Valuation & Expected Total Returns
V.F. Corp recently reduced its guidance for the fiscal year. The company expects to earn $2.40 to $2.50, which is down from prior guidance of $3.05 to $3.15. The updated guidance midpoint of $2.45 per share in fiscal 2023 would be a significant year-over-year decrease of 23% compared to fiscal 2022.
Our 2023 earnings-per-share estimate stands at $2.40 following updated guidance.
Trading at a price of $28.63, the expected EPS of $2.40 gives the stock a price-to-earnings ratio of 11.9. We have a target P/E multiple of 19.0. If shares were to close in on our target average over the next five years, then annual returns would be increased by 9.9% over this period of time.
Shares of V.F. Corp have a current dividend yield of 7.1%. Given the new annualized dividend of $2.04, the payout ratio is 85% using our base estimate of $2.40 in EPS. The company’s current payout ratio is elevated against its historical average, but the dividend payout remains safe, barring a prolonged recession.
Putting it all together, a projection of expected five-year total shareholder returns is below:
- 7.0% earnings-per-share growth
- 9.9% valuation expansion
- 7.0% dividend yield
We expect a total annual return of 21.2% through 2027. This projection is an incredible rate of return, as the earnings growth, valuation expansion, and dividend yield all add to returns meaningfully.
V.F. Corp is currently experiencing a rough patch, as is indicated by its significant share price plunge.
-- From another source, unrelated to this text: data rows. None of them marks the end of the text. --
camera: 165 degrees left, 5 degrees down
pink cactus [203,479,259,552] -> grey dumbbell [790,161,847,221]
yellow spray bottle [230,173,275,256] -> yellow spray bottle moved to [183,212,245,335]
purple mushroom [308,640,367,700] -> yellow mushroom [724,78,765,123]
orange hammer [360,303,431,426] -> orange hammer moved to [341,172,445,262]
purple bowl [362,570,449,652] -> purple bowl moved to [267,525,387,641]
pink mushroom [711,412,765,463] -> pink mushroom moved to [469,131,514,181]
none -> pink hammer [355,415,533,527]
The company’s share price has decreased by 62% year-to-date, which compares unfavorably to the S&P 500 Index’s 20% loss.
The share price plunge appears to be overstated, so the stock appears to be very attractive at this juncture, barring further earnings declines in a prolonged recession.
The company’s North Face brand is still performing well, but its other brands are experiencing softness.
Our projected total annual return of 21.2% is highly attractive and causes us to assign a buy rating on V.F. Corporation.